Caveats on the comparison

  • The PRISM accuracy result and ours are not in tension: they measured correctness (harmed by expert personas), we measured craft (helped). Both follow from the same alignment-vs-pretraining split.
  • All cited code-domain results, like ours, are predominantly single-turn generation.
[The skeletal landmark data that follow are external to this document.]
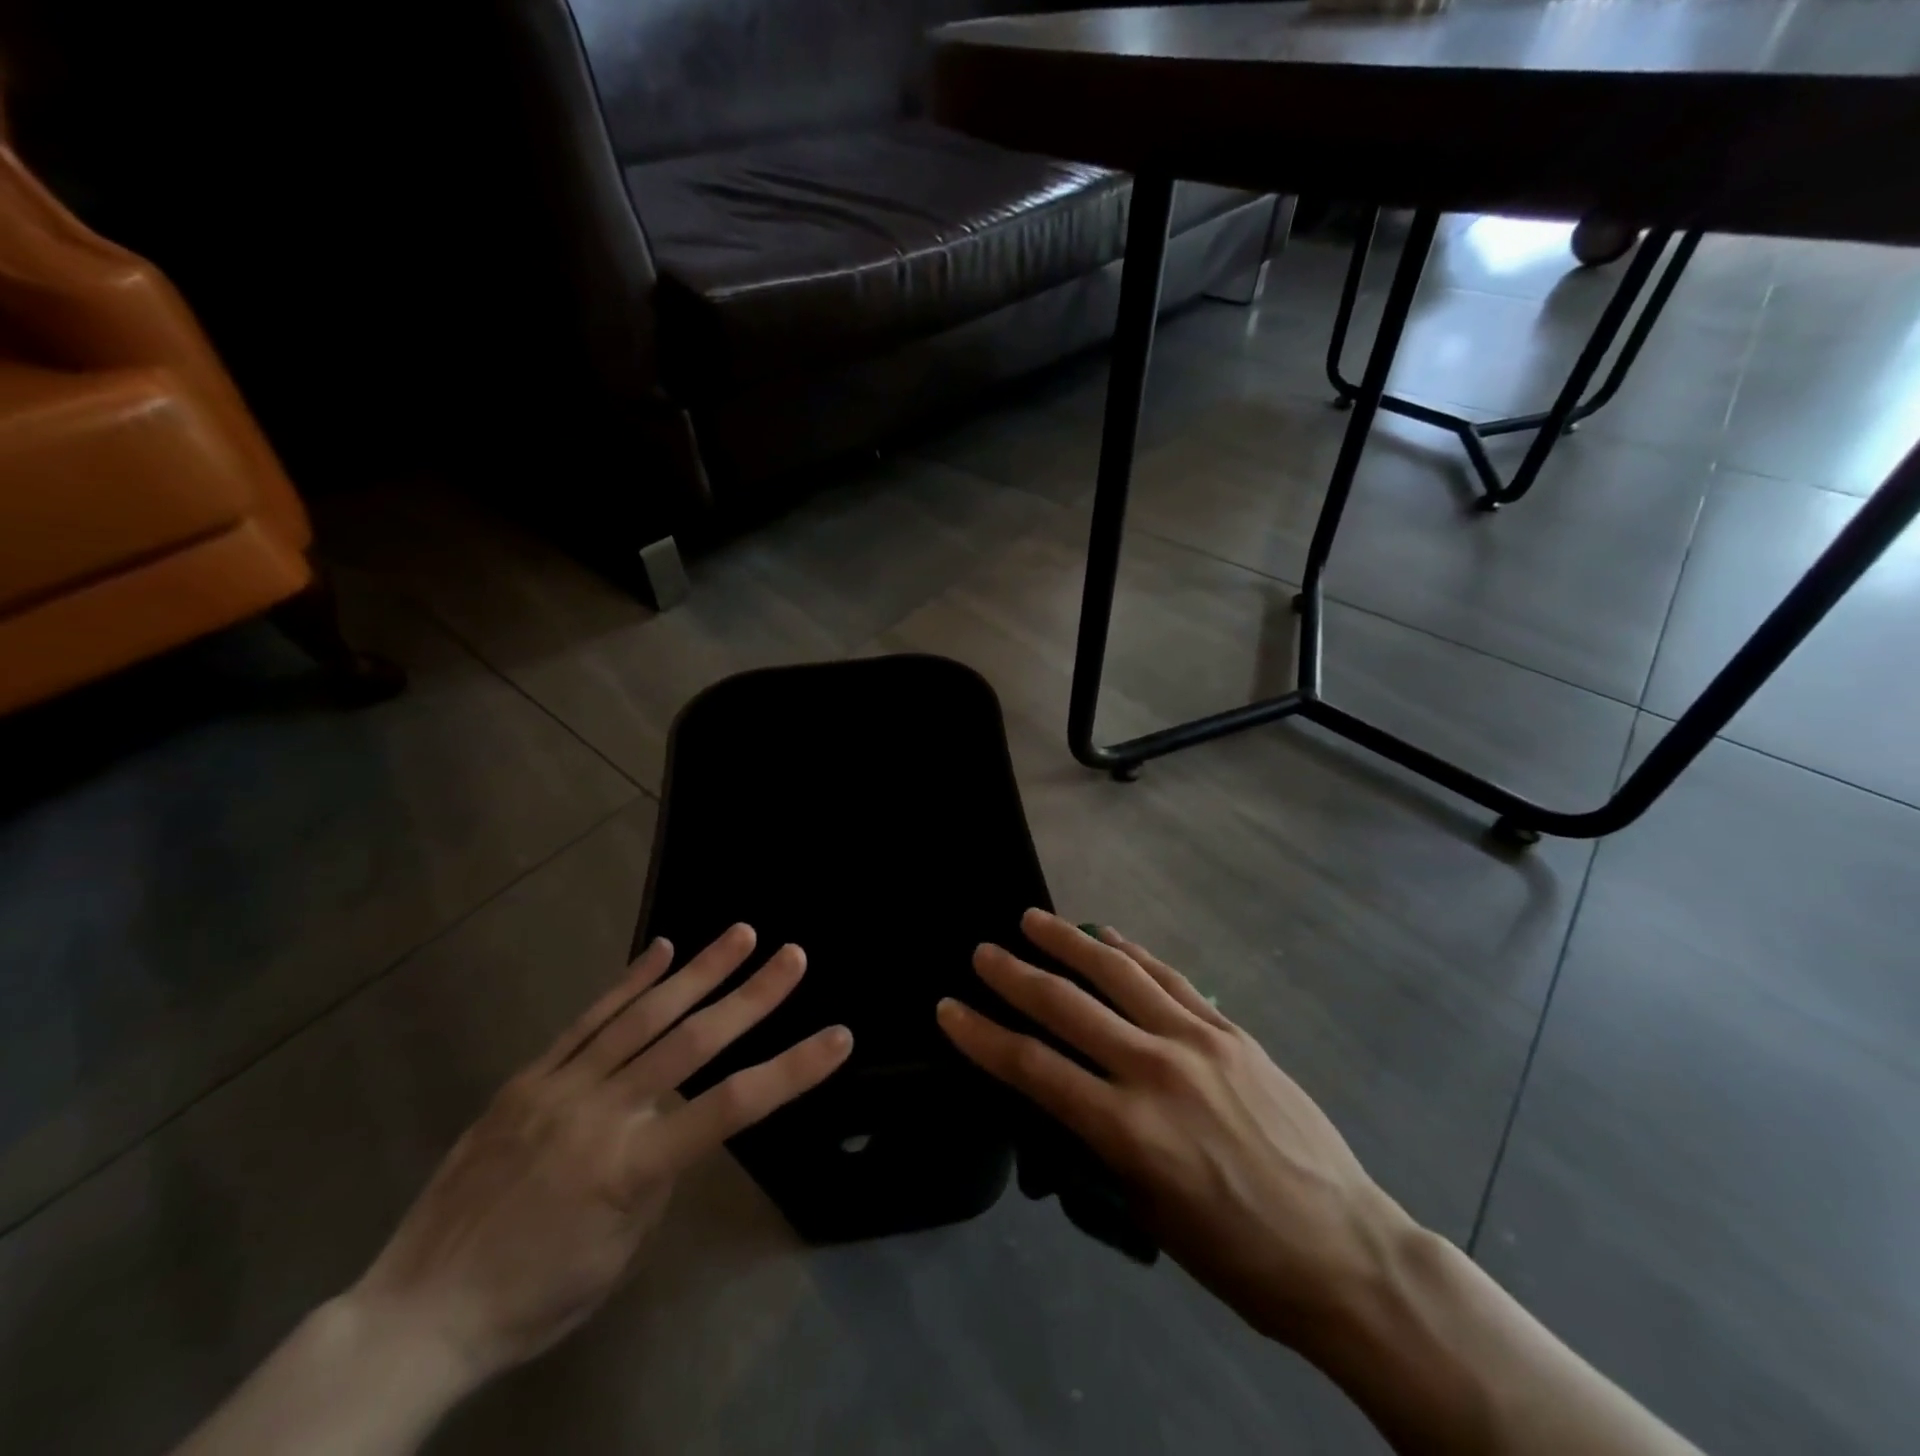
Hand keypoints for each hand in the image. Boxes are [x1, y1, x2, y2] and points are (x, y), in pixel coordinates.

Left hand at [348, 925, 851, 1384]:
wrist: (416, 1313)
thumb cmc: (535, 1297)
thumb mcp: (620, 1250)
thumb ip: (658, 1172)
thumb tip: (673, 1116)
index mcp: (632, 1168)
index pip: (732, 1107)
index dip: (792, 1069)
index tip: (838, 1037)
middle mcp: (602, 1113)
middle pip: (691, 1042)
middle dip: (751, 995)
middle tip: (792, 955)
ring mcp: (560, 1088)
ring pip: (643, 1016)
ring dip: (699, 971)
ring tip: (741, 933)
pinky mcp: (529, 1078)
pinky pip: (588, 1020)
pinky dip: (630, 981)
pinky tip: (662, 949)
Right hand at [936, 910, 1410, 1350]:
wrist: (1345, 1251)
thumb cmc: (1238, 1256)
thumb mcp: (1148, 1216)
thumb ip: (1100, 1149)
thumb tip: (1065, 1099)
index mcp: (1129, 1130)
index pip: (1034, 1068)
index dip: (983, 1036)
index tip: (948, 1009)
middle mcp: (1157, 1070)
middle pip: (1068, 1007)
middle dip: (1015, 977)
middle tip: (981, 952)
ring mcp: (1199, 1041)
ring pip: (1118, 974)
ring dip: (1068, 942)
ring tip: (1032, 920)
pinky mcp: (1232, 1030)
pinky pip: (1170, 979)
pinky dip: (1132, 954)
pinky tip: (1106, 936)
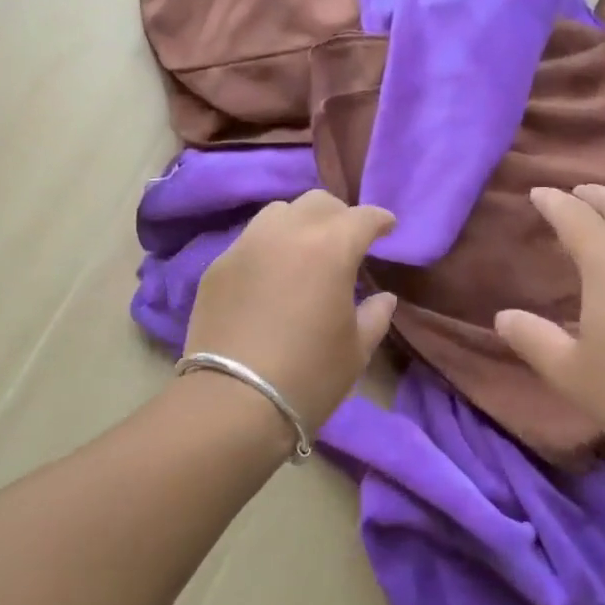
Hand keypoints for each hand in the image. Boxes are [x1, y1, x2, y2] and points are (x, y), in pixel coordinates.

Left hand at [184, 190, 397, 433]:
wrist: (233, 401)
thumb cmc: (308, 376)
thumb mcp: (356, 350)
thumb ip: (375, 316)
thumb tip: (383, 298)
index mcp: (330, 248)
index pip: (362, 217)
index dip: (379, 220)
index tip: (388, 229)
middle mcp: (286, 233)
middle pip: (318, 203)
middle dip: (339, 216)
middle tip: (347, 240)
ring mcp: (246, 246)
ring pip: (278, 213)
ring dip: (299, 223)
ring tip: (305, 250)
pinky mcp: (217, 266)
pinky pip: (249, 240)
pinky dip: (268, 247)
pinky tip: (271, 275)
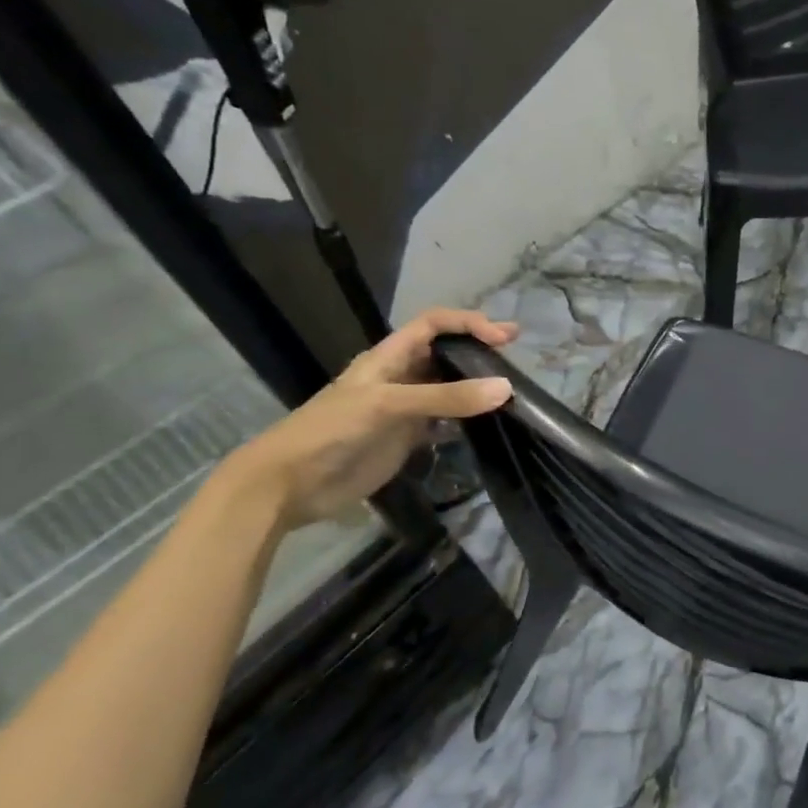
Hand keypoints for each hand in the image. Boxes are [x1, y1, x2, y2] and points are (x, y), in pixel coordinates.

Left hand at [223, 308, 517, 529]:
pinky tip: (487, 426)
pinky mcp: (407, 439)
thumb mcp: (388, 405)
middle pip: (445, 353)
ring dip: (476, 387)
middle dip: (478, 351)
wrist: (291, 484)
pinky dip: (467, 421)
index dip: (468, 323)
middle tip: (517, 359)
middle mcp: (400, 378)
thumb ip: (446, 397)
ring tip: (510, 392)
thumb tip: (506, 388)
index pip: (434, 325)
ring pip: (448, 389)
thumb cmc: (332, 431)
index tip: (504, 337)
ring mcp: (404, 410)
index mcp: (388, 358)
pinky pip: (445, 423)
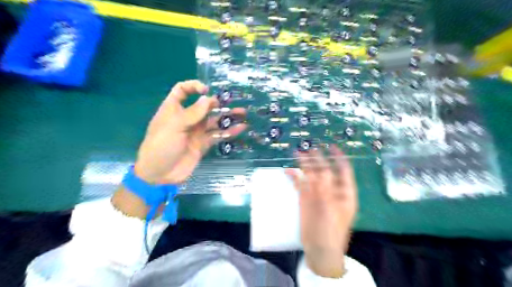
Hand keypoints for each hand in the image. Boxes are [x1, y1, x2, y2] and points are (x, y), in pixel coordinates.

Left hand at [132, 79, 246, 183]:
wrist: (160, 174)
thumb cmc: (161, 146)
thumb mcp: (174, 126)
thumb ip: (193, 113)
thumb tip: (208, 98)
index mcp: (173, 109)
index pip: (182, 91)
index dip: (193, 87)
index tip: (206, 90)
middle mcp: (187, 118)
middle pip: (204, 106)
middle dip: (218, 103)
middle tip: (232, 103)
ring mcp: (196, 131)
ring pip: (214, 121)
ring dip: (227, 117)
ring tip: (243, 114)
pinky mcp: (204, 143)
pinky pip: (218, 135)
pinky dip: (229, 132)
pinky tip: (241, 128)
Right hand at [286, 147, 356, 275]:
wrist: (320, 249)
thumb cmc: (331, 229)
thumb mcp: (331, 207)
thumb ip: (325, 188)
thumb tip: (319, 170)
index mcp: (345, 192)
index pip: (343, 170)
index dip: (338, 157)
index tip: (331, 146)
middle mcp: (332, 190)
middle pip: (325, 170)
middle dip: (318, 158)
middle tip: (310, 148)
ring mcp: (318, 194)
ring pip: (311, 175)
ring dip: (305, 165)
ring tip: (298, 153)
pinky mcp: (306, 199)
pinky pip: (300, 184)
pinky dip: (294, 177)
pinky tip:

Whether persona/preamble effects on craft persist or compound over multi-turn agentic sessions is open across this literature.

Update from v2 (preamble_quality_experiment_v2/): v2's three post-main-run confound probes (CONCLUSIONS.md §"Confound probes") refined the "alignment vs pretraining" framing the v1 work invoked from PRISM. The probes showed that what governs whether a dimension moves under preamble is not "alignment-tunable vs pretraining-locked" per se, but overlap between dimensions the preamble enumerates and dimensions the rubric/eval measures. The PRISM accuracy null and the v1/v2 craft positive remain consistent with this refinement — accuracy wasn't enumerated by the personas PRISM tested, and craft (style, idiom, error handling) was — but the framing is sharper. A preamble that explicitly enumerated correctness ("write rigorously correct code; verify edge cases by symbolic reasoning before output") could in principle move accuracy too, contrary to a strict reading of PRISM. A preamble that explicitly enumerated only compactness can hurt craft by ~7× the lift a rubric-aligned preamble provides — v2 probe A.